Mais le projet soulève une forte opposition des riverains et d'élus de la droite, la Ville décide de rechercher un autre lieu d'implantation pour son projet. "L'expérience de Paris ou Strasbourg a démontré que les conséquences sont désastreuses pour l'environnement immédiat de ces lieux où la délinquance liée à la toxicomanie explose", argumente sur Twitter la présidente du Département et de la Métropole, Martine Vassal. Et finalement, à l'approche des municipales, Jean-Claude Gaudin décide "pour l'instant, on n'ouvre rien".

Acte 4 : la nouvelle équipe municipale relance le projet

Présent dans le programme du Printemps marseillais, le projet d'une salle de shoot ressort des cartons en 2023 porté par la nouvelle équipe municipale. Mais il n'y a toujours pas de consensus sur le lieu. L'installation souhaitée par l'association "ASUD Mars Say Yeah" qui porte le projet, au pied de la gare Saint-Charles (1ᵉʳ arrondissement) provoque des dissensions au sein même de la majorité municipale. Le projet est "écarté", Sophie Camard, la maire des 1/7, s'y opposant pour des raisons logistiques.

Un nouveau lieu est choisi, au 110 boulevard de la Libération, dans le 4e arrondissement, annonce l'association "ASUD Mars Say Yeah" qui porte le projet, dans un communiqué du 13 octobre 2023. Conformément au cahier des charges, elle est située à moins de 20 minutes à pied des lieux de consommation de rue. La future structure municipale doit accueillir près d'une centaine de personnes par jour à partir de 2024. Mais le projet suscite immédiatement le mécontentement des riverains et des élus d'opposition de droite qui mettent en avant un sentiment d'insécurité dans le quartier.

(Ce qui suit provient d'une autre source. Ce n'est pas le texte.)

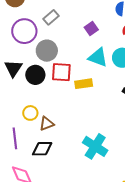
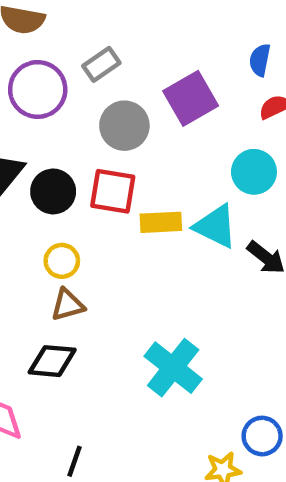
purple square: (91, 28) -> (191, 98), size x1.6
gray circle: (47, 51) -> (124, 126), moved
cyan triangle: (98, 57) -> (216, 226), moved
yellow circle: (30, 113) -> (62, 261), moved

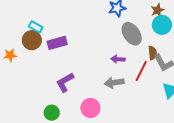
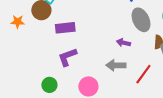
purple rectangle: (57, 43) -> (65, 28), moved
red line: (141, 71) -> (143, 74), moved

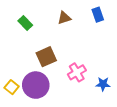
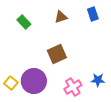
brown square: (46, 57) -> (57, 54), moved
pink cross: (77, 72) -> (73, 87), moved

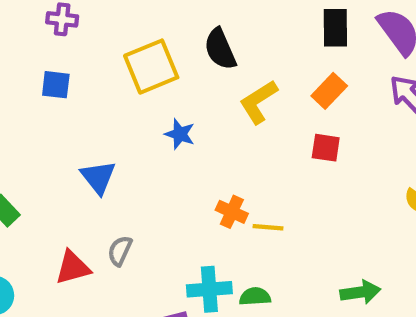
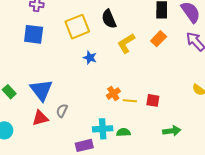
blue square: (56, 85) -> (34, 34), size x1.5
red square: (326, 148) -> (153, 100), moved
blue triangle: (98, 177) -> (41, 90), moved, size x1.4
orange cross: (232, 212) -> (113, 93), turned 32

Acte 5 : l'Etat émet un avis défavorable  

Lors du comité de pilotage qui a réuni le 17 janvier, la Ville et des représentants du ministère de la Santé et de l'Intérieur, l'Etat a émis un avis défavorable à la salle de consommation de drogue du boulevard de la Libération. Les raisons qui ont motivé cet avis ne sont pour l'heure pas connues. "Je prends acte que la localisation de ce dispositif de santé ne fait plus consensus"a réagi l'adjoint à la santé Michèle Rubirola, porteuse du projet à la mairie, sans préciser si un autre lieu allait être recherché.

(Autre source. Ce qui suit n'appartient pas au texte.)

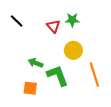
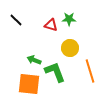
red triangle: (53, 26) -> (51, 25), turned -32
orange square: (30, 88) -> (29, 84), size x1.6

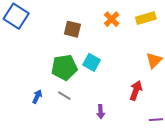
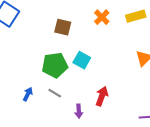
red arrow: (136, 91) -> (102, 96), moved
purple arrow: (101, 112) -> (79, 111), moved

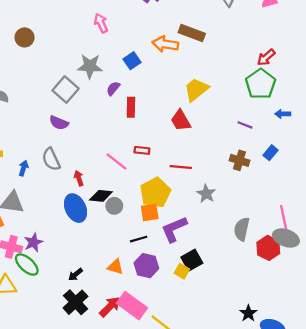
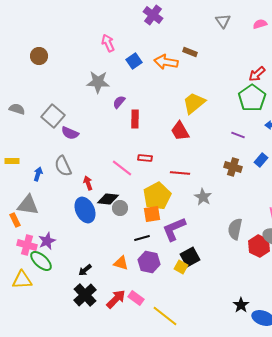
brown rectangle: (192, 33) -> (190, 52), size x0.6
blue square: (132, 61) -> (134, 61), moved
gray square: (66, 90) -> (53, 116), moved
pink rectangle: (132, 306) -> (136, 298), size x0.6

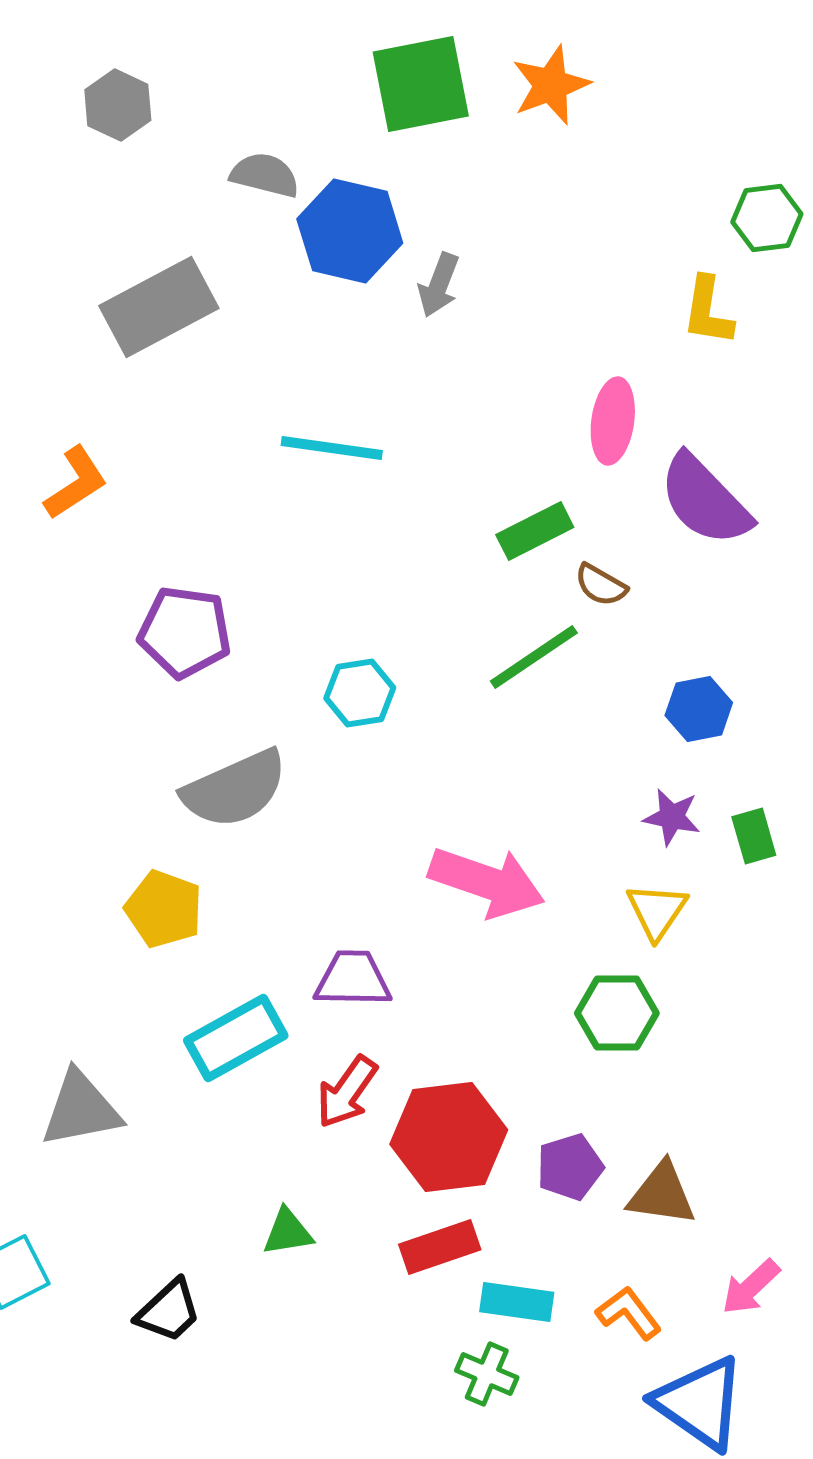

Le préfet des Bouches-du-Rhône a assuré sur BFM TV que le travail et la réflexion se poursuivent. Il avance l'hypothèse de l'arrivée d'une "HSA mobile qui pourrait être une réponse à cette problématique".

Les riverains s'étaient mobilisés sans relâche contre le projet. La pétition mise en ligne a récolté près de 10 000 signatures.